Booster’s sister Michelle is stuck in the past, living in Coast City, and finally remembering that the entire place is about to be destroyed by Mongul and the Cyborg Superman. Meanwhile, Booster and Rip Hunter have figured out that the renegade time traveler who tried to kill Hank Henshaw last issue is going to try to stop him from blowing up Coast City, no matter what damage may occur to the timestream. Booster reluctantly goes to stop her — he’d prefer to save Coast City, too — but it may already be too late. And our backup story focuses on Jaime Reyes, the Blue Beetle. The Scarab armor has gone bad and taken Jaime over — it’s planning on doing whatever it can to destroy the world, and only Paco, Brenda, Traci Thirteen, and Peacemaker have a chance to stop him.

Verdict: Thumbs up. The Booster story is fine, but I wanna talk about the Blue Beetle backup story.
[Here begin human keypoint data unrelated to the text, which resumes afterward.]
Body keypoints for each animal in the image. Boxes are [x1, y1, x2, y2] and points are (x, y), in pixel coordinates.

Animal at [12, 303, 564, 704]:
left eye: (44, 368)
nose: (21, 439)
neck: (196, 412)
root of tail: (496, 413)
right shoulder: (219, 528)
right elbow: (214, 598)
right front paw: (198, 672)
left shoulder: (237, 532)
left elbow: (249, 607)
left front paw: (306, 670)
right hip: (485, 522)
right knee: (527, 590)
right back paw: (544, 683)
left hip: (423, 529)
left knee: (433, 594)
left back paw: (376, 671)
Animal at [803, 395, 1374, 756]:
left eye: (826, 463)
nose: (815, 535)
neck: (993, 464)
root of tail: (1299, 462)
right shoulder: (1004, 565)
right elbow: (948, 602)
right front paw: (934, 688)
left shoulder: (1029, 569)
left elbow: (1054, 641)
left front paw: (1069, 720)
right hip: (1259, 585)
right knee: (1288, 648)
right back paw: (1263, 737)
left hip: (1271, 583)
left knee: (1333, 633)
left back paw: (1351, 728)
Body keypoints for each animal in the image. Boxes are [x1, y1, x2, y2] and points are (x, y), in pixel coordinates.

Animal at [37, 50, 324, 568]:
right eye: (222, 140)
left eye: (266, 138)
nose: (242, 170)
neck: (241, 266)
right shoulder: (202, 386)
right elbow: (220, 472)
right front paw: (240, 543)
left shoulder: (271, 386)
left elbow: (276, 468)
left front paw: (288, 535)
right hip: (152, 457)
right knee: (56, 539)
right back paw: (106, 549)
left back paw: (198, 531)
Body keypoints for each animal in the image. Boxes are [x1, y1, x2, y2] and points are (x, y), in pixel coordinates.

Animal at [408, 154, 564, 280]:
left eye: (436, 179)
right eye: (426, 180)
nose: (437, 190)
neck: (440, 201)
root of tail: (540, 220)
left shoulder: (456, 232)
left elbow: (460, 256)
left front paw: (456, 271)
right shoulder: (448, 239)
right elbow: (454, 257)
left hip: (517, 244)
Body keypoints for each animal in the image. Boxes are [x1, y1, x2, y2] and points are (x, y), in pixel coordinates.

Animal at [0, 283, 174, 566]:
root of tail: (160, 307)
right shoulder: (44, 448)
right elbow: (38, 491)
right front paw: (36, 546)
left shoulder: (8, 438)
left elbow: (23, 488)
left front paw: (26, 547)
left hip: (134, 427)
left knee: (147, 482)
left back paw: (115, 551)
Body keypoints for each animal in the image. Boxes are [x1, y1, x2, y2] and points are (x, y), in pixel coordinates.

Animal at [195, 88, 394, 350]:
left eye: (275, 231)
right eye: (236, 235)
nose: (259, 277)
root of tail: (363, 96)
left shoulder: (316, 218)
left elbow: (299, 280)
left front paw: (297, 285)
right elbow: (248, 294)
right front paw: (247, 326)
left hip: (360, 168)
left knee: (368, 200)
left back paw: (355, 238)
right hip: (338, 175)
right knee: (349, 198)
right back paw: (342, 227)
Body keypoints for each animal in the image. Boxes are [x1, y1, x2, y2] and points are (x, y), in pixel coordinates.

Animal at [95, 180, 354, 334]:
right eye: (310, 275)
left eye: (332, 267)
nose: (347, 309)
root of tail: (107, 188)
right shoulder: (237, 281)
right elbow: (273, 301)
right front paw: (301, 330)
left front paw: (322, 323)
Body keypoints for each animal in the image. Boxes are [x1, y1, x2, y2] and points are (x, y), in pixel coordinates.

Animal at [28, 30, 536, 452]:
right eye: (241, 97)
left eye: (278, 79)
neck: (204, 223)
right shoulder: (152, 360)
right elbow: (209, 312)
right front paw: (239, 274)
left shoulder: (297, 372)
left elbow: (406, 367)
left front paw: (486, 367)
It ends well, of course — except that this is the final Blue Beetle backup story in the “Booster Gold” comic. This is rotten news — I’ve enjoyed most of the Booster stories, but the fact remains that the stories about Jaime, his friends, and family have generally been of higher quality. Jaime deserves a place in the DCU outside of occasional guest appearances or in the spectacularly awful “Teen Titans” comic. Hopefully, someone at DC will get smart and give him back a regular ongoing title again.

Marvel Adventures: Super Heroes #20

It’s the current crop of Avengers — Captain America, the Vision, Iron Man, the Invisible Woman, Thor, Black Widow, and Nova — against Diablo, an immortal alchemist. Diablo beats Iron Man like a drum while the rest of the team is running around New York trying to locate them — and they’re being attacked by gigantic fire and stone elementals. Will the team be able to save Iron Man, stop Diablo, and discover who has been causing emotional freakouts all over the world?

Verdict: I’ll give it a thumbs up. Nothing entirely outstanding, but there was nothing seriously wrong with it either. There are a few really nice character moments in here, and Diablo makes a very threatening villain.